DIRECTIVE:
Without any pictures, retype exactly the lines from the one with "৩০ হাজার টাকা জরিমানা আরোপ ও আদায় করা হয়।" through the final line of the records.

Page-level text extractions

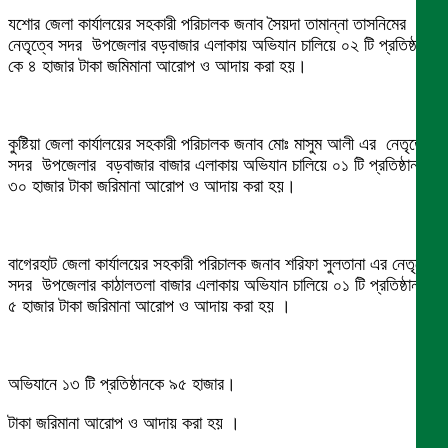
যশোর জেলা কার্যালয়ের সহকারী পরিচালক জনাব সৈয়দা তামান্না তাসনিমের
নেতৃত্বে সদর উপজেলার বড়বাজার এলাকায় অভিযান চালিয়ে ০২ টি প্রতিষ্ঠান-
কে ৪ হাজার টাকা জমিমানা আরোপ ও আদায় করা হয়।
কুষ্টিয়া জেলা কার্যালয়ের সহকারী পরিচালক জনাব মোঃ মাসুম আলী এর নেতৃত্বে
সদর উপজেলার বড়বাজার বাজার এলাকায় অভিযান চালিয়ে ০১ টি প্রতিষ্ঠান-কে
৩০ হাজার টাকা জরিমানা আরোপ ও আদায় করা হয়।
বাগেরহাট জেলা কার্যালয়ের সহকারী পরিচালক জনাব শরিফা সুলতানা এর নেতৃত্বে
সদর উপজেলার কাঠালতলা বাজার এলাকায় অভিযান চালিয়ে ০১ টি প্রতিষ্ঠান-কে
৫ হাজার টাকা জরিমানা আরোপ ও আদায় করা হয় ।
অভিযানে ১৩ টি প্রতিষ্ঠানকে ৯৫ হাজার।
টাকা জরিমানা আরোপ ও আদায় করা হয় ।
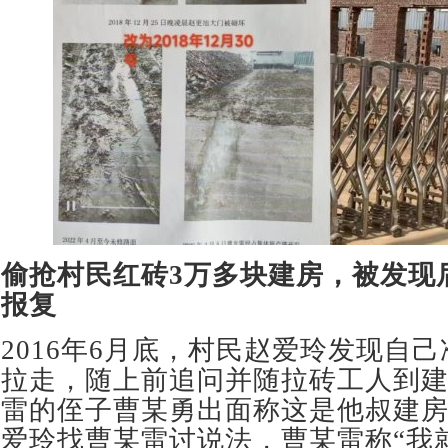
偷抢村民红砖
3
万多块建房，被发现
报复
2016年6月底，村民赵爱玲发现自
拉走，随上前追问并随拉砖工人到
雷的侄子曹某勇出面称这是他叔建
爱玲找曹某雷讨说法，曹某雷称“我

EXPECTED ANSWER:
৩০ হাজার টাকা জরিমানা আরোপ ও আদায় করা হয়।
বাগেরহাট জেলা কার্যালয়ের সহকারী পরিচালক জনাব শরিফা সুলতানা এর নেতৃত্বে
সদর উপজেলার কাঠালতলা বাজার এলাকায় অভিযান চালিয়ে ০১ টি প্রতিষ্ঠান-কে
৫ হাজার টাকা জরিমানা আরোপ ও আদায় করা হয় ।
অভিযানে ১৩ টি প্রতিষ্ঠানকে ৯৫ হাজার।
টাকা জরিমানা আরোপ ও আদায় করা হয় ।
偷抢村民红砖
3
万多块建房，被发现
报复
2016年6月底，村民赵爱玲发现自
拉走，随上前追问并随拉砖工人到
雷的侄子曹某勇出面称这是他叔建
爱玲找曹某雷讨说法，曹某雷称“我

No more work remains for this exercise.